When the Australian government recently announced plans to deregulate tuition fees and let universities set their own prices, Bruce Chapman was “gobsmacked to see the radicalness of the suggested reforms”.
The professor of economics and director of policy impact at the Australian National University’s Crawford School of Public Policy is no easily shocked novice: he is seen as the architect of Australia’s Higher Education Contribution Scheme.

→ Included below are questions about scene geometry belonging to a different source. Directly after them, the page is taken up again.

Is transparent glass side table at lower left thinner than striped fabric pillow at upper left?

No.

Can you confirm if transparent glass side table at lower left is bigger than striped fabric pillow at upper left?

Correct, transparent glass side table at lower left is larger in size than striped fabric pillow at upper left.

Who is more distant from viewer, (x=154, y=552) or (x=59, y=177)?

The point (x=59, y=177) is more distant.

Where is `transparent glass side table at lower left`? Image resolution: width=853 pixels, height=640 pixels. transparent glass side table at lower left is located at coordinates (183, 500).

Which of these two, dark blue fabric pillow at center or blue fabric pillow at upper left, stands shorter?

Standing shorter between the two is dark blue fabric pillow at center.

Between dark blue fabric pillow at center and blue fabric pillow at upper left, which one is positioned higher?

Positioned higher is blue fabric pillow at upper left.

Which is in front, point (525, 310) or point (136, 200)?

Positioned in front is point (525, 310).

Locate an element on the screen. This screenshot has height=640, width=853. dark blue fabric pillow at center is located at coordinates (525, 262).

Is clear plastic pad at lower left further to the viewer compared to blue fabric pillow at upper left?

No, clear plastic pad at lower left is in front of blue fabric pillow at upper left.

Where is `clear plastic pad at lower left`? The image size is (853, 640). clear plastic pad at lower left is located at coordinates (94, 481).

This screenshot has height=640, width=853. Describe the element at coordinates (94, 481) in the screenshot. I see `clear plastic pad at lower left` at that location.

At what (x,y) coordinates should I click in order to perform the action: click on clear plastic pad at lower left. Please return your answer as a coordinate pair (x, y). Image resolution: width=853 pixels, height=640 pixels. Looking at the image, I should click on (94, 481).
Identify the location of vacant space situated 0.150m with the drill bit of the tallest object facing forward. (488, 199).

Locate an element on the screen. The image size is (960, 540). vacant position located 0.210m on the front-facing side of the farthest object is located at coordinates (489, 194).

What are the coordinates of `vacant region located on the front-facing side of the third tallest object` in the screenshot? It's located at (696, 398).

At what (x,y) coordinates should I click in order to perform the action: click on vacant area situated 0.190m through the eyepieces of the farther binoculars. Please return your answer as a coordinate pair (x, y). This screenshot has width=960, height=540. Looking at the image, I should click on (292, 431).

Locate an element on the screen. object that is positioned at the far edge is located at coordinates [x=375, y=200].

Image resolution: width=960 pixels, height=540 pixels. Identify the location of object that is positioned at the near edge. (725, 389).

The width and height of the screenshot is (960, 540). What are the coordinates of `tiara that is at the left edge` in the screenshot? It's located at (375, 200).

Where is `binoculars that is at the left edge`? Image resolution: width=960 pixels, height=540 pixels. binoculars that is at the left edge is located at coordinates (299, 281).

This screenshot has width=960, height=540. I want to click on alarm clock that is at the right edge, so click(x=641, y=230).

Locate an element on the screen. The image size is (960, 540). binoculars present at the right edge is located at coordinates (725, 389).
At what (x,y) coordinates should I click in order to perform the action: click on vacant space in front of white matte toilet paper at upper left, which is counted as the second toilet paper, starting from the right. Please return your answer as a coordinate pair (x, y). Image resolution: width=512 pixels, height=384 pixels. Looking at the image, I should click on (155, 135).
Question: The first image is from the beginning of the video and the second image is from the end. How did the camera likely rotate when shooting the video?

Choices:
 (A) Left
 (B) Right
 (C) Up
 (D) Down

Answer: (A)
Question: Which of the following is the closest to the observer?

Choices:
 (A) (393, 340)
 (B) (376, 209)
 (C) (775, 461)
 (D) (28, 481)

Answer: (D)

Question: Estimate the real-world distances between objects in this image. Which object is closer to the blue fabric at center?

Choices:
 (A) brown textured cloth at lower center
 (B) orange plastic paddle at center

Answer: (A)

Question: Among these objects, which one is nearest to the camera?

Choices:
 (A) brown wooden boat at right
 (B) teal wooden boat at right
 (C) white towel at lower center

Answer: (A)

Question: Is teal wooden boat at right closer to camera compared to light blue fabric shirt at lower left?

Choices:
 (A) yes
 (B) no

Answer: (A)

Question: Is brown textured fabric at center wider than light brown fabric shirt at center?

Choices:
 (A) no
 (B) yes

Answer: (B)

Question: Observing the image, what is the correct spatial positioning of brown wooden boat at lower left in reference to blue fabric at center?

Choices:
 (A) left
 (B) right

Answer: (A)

When introduced in 1989, HECS was the first national income-contingent loan scheme to use a country’s income tax system for collection – a model eventually followed in England.
The Australian government has failed to appreciate just how successful income-contingent loans are in freeing students from worries about fee levels, argued Professor Chapman, who recently edited a book on the use of such loans in social and economic policy areas beyond higher education with Nobel prizewinning economist Joseph Stiglitz.
The sheer effectiveness of such loans kills any notion of a market in which universities compete on price and will leave universities free to raise charges to heights far above the actual cost of teaching students, predicted the economist, who also believes that the plans will not make it through Australia’s parliament in their current form.
Announcing the lifting of the cap in May, the conservative government framed it as allowing Australia’s universities to compete with the “world’s best”. There will also be a 20 per cent cut in direct government funding for universities. The plans sparked a wave of student protests and attracted attention from across the world of higher education – not least in England, where Sir Howard Newby, the vice-chancellor of the University of Liverpool, recently advocated uncapped fees.
Right now, the fee cap ranges from A$6,044 to A$10,085 a year (£3,358 to £5,603), varying with the type of course studied.
‘Misplaced and naive’ idea
Professor Chapman – who talked to Times Higher Education on a recent visit to London, where he spoke at an event hosted by the University Alliance, the Higher Education Policy Institute and Royal Holloway, University of London – said that some rise in fees was justifiable.
“I would have thought price discretion to cover [the 20 per cent cut in government funding] plus a little bit more would have been entirely reasonable and sensible.” And he argued that the example of England suggests that poor students would not be deterred by higher fees.
But the former economic adviser to Labor prime minister Paul Keating said of wholesale fees deregulation: “Those of us who’ve been involved know with some confidence that if you apply basic economic principles to higher education pricing and funding, you’ll get it wrong. The idea that this is a competitive market that will deliver allocative efficiency so long as government gets off its back is misplaced and naive.”
He added: “Once you start letting a government monopoly instrument – the income tax system with an income-contingent loan – be used by private interest groups like the universities, then you can very likely end up with a situation where the instrument itself becomes a [means] to seek rent from students.” And there would be “questions about the ethics” of that, he said.
Removing “the fear of poverty” makes income-contingent loans a highly effective insurance mechanism for students, Professor Chapman continued.
Many economists would argue that “budget constraints will determine the world” when it comes to higher education, as they do in other spheres. But “when you’ve an income-contingent loan, you don’t have a budget constraint, that’s the problem”, Professor Chapman said.
He said that under the planned changes, fees for domestic students would be capped at the levels of those for international students. In 2013, the University of Sydney charged overseas undergraduates up to A$40,000, rising to about A$62,000 in medicine. Such a framework on domestic fees “suits the powerful institutions” of the Group of Eight, Professor Chapman said, as their fees for international students are the highest.
The plans will also link the interest rate on student loans to the government bond rate, rather than to inflation, meaning that graduates will pay an interest rate of up to 6 per cent – up from 2.9 per cent now.
But the whole package must pass through the Australian parliament, and Tony Abbott’s government lacks a majority in the upper house.
Professor Chapman said: “The package as a whole right now – I can’t imagine it getting through the upper house. I can imagine a reform of it passing. The reform might have a more subsidised interest rate and it might put a cap on [fees].
“But the government is very resistant on that. They say, pretty much without reservation, ‘deregulation is a great thing, we want competition, this is the way to turn the University of Western Sydney into Harvard’…They will fight very hard not to give up on an ideological position about the value of competition.”
And Professor Chapman warned: “The unintended consequence from this model will be that the fees will go up much more than they [the government] anticipate, and be beyond what students are [now] costing taxpayers. That to me is the big bottom line from it.”